The dealer also decides the price of the shares on the gray market, and there is no valid base for this price. Whatever price the dealer feels is right according to his analysis, the same is quoted.

If the company is selling its shares in IPO for ₹ 100, and the dealer in the gray market quotes a price of ₹ 130, then this extra ₹ 30 will be called Gray Market Premium or in short GMP.

Suppose you buy the shares from the company for ₹ 100 and sell them in the gray market for ₹ 130, then you will instantly make a profit of 30 due to the gray market premium. But you will not get any listing gain or loss of those shares.
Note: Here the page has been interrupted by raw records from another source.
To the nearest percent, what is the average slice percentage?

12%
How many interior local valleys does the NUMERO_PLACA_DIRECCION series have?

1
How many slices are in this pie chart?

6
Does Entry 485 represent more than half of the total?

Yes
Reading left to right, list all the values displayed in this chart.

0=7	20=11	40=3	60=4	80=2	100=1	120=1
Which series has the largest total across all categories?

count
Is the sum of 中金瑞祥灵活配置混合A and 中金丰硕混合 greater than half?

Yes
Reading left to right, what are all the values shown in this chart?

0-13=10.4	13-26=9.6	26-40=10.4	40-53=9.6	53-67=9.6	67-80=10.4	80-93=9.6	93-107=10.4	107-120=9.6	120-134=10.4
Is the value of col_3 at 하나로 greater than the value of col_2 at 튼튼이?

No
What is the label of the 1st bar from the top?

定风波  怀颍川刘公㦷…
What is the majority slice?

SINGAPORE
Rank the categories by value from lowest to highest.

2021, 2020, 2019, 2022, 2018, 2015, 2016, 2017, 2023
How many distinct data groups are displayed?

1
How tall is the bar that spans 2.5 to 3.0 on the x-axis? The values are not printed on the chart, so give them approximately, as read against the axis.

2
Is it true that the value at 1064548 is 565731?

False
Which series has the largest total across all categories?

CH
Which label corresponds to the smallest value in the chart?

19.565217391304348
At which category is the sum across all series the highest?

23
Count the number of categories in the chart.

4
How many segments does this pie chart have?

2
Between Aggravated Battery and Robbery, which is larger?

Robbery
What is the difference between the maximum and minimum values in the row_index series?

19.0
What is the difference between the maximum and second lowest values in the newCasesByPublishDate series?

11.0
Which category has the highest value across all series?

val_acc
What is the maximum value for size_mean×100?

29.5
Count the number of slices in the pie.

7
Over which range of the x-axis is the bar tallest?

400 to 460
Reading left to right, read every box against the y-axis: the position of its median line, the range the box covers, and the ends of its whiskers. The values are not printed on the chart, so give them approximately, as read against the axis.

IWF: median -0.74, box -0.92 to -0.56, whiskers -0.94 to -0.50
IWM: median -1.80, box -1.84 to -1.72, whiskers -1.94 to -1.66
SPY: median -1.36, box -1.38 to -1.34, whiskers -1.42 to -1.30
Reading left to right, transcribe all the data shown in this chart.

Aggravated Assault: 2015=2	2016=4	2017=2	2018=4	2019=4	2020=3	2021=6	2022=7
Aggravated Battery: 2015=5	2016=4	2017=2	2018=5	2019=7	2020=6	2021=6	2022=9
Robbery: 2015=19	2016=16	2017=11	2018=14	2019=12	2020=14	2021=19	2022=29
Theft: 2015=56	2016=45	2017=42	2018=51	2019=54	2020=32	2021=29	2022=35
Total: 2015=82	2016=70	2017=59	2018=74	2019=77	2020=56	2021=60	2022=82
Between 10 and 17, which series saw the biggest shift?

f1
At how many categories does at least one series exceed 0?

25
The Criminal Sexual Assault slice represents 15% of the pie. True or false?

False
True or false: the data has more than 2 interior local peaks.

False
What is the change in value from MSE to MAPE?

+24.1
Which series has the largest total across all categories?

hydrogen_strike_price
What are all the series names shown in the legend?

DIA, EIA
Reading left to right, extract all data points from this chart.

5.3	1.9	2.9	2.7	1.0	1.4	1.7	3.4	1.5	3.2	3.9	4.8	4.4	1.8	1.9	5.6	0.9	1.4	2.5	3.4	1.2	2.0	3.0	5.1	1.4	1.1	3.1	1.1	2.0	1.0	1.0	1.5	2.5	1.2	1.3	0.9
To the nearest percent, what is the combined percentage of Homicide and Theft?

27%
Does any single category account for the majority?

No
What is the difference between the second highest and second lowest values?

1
Let's assume the share gets listed for 150 but as you already sold it on the gray market for 130 only, then you have a loss of ₹ 20, and the one who bought those shares from you on the gray market, gets a profit of ₹ 20.

On the other hand, if that stock is listed for ₹ 80, you have made an instant profit of ₹ 30 (₹ 130 - ₹ 100), and you are saved even a loss of ₹ 20. That means, you are in a total profit of ₹ 50, and who bought those stocks from you in the gray market for Rs 130, due to listing of 80, he is in a total loss of ₹ 50.

What is KOSTAK and SS rate (Subject to Sauda):

It is not necessary that the company will allow you as many shares as you applied through IPO. For example, if the company has to sell 100 shares(qty) and the company receives 50 applications. And if each one of them applies for 4 shares(qty), then the company gets a total application of 200 shares(qty). Now the company has to sell only 100 shares(qty), then the company will be able to allow only 2 shares and not 4 to each one. Now GMP is a rate that is applicable after allotment, but even before the allotment takes place, there is a second rate on the application lots, which is called the 'KOSTAK' rate. If the KOSTAK rate is divided by the number of shares in the lot, then this amount will be less than the gray market premium. Because it also includes the risk of not getting allotments, along with the listing loss.

If someone is buying shares from you on the Gray market at a KOSTAK rate, then he/she is only buying your share applications. Not all the shares need to be allotted to him/her by the company. But whether allotment is granted or not, you are already getting the fixed KOSTAK rate on your applications only. So your entire risk will be transferred to the buyer.

But if that buyer wants to buy on the condition, that your application will buy in lots only after allotment, and if the full allotment is not done then the deal will be canceled, then there is a different rate for this type of contract, which is called 'Subject to Sauda' or SS rate. In the SS rate, there is no risk transfer of not having share allotment, that's why the rate of it, is also higher than the KOSTAK rate.

Many people try to estimate the listing price of shares from GMP, but most of the time there is a huge difference between the gray market premium and the listing price. Because the fundamental strength of the company is not reflected in the price from the gray market.